_WHAT NEEDS TO BE DONE:_ Display each line of the rows below that contains the word "values".

_EXTRACTED MATERIAL:_
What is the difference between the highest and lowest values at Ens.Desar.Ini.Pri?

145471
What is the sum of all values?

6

---

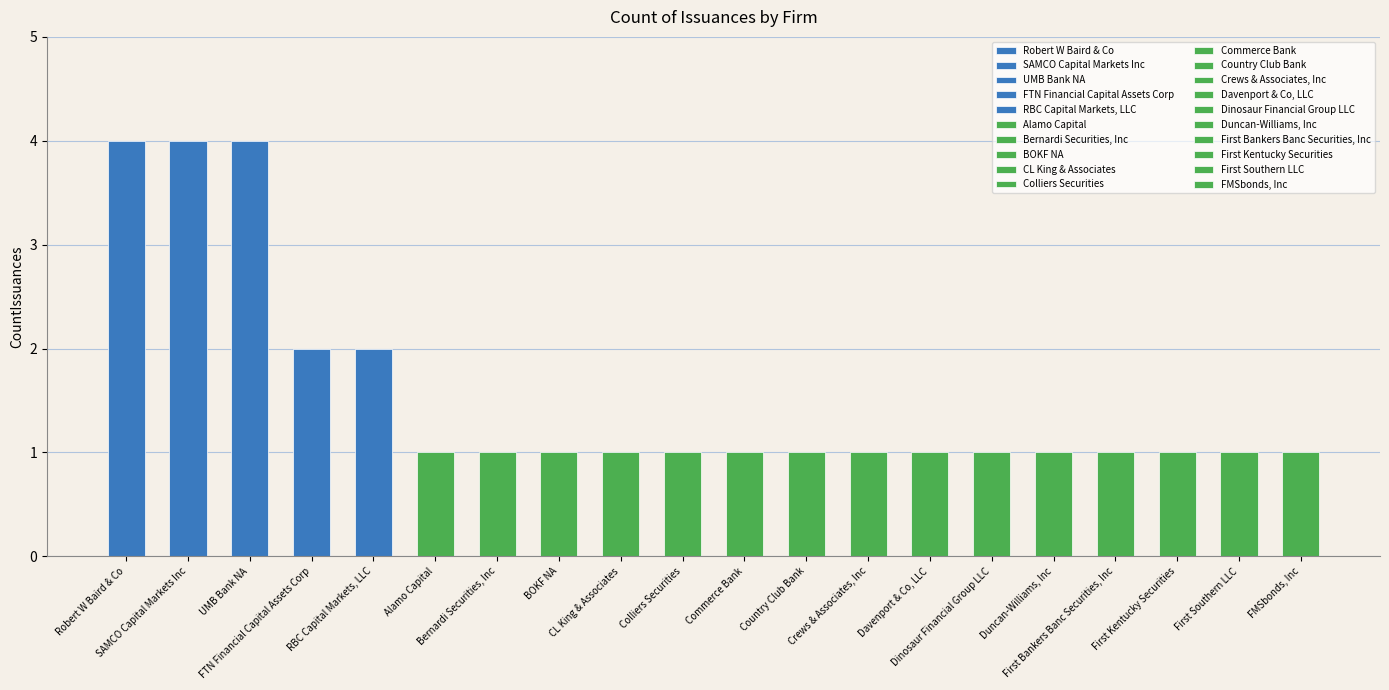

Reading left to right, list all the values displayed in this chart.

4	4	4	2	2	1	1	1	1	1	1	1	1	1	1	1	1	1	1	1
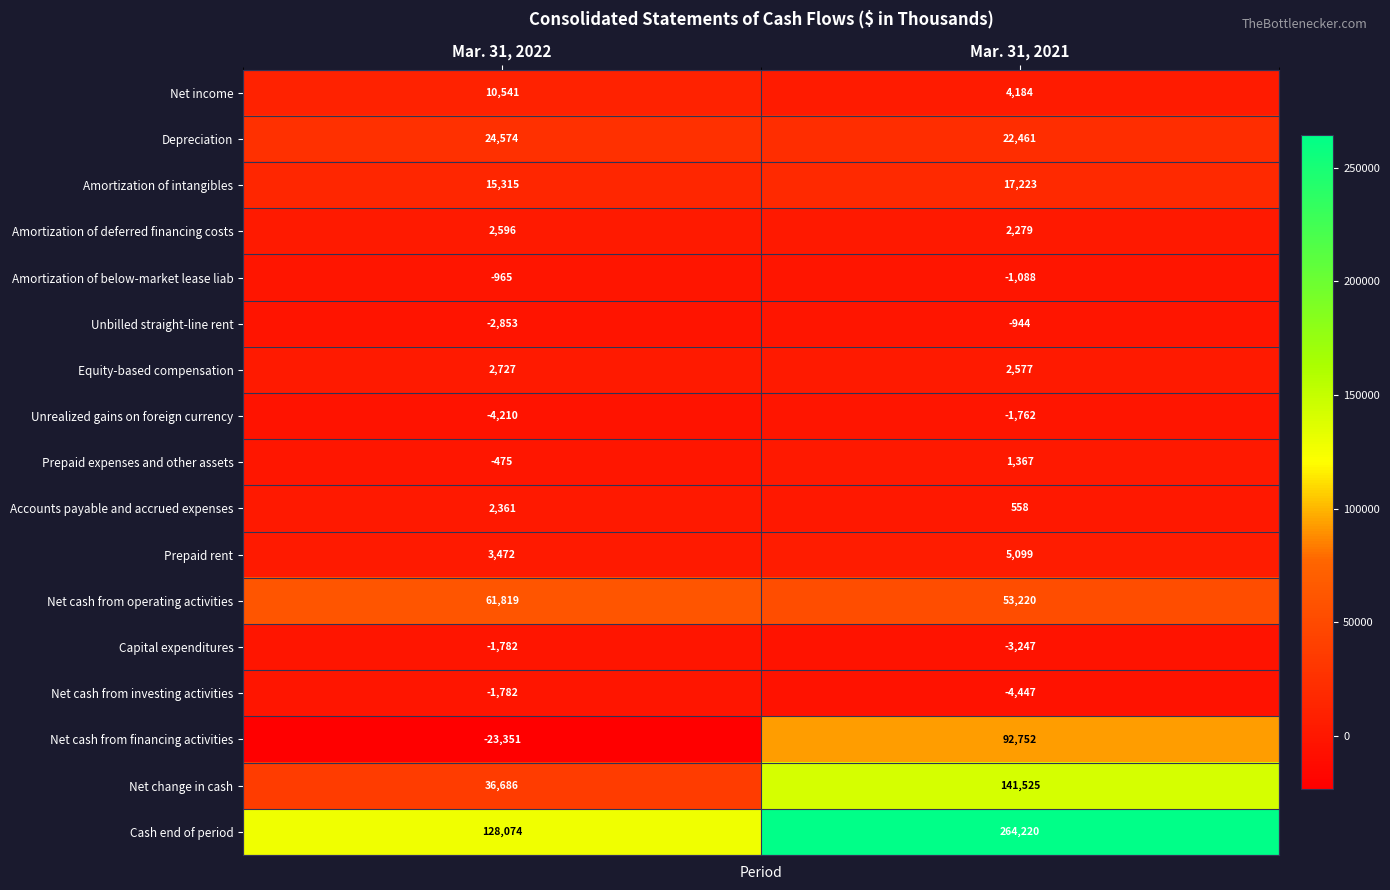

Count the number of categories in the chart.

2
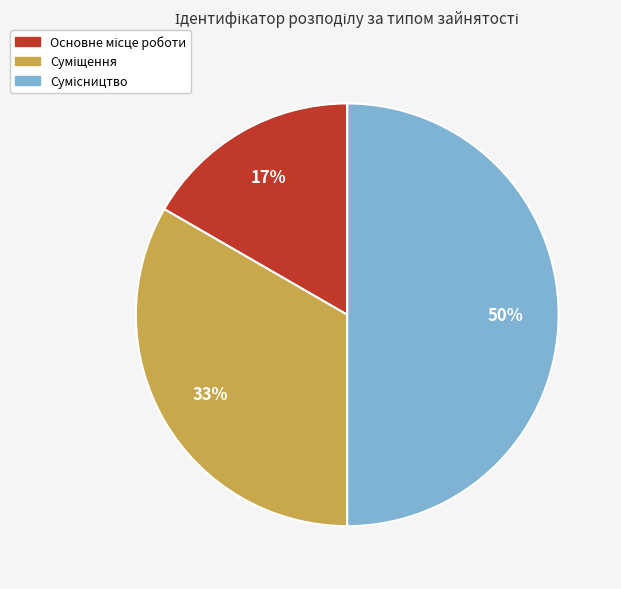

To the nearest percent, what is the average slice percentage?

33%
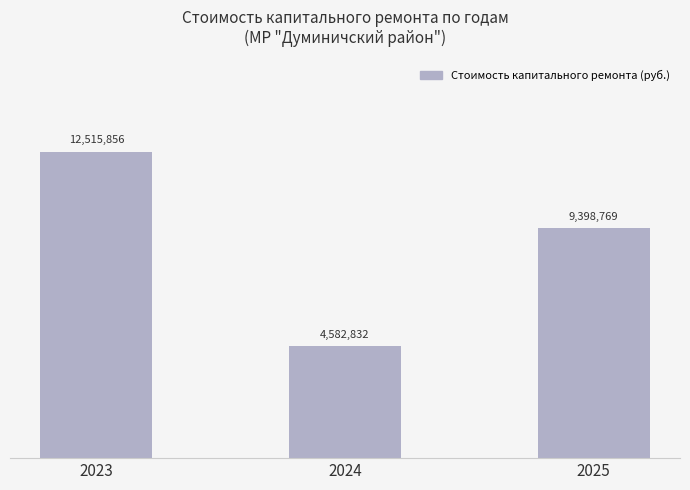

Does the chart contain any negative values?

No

_ANSWER FOR THIS EXERCISE:_
What is the difference between the highest and lowest values at Ens.Desar.Ini.Pri?
What is the sum of all values?
Reading left to right, list all the values displayed in this chart.
Does the chart contain any negative values?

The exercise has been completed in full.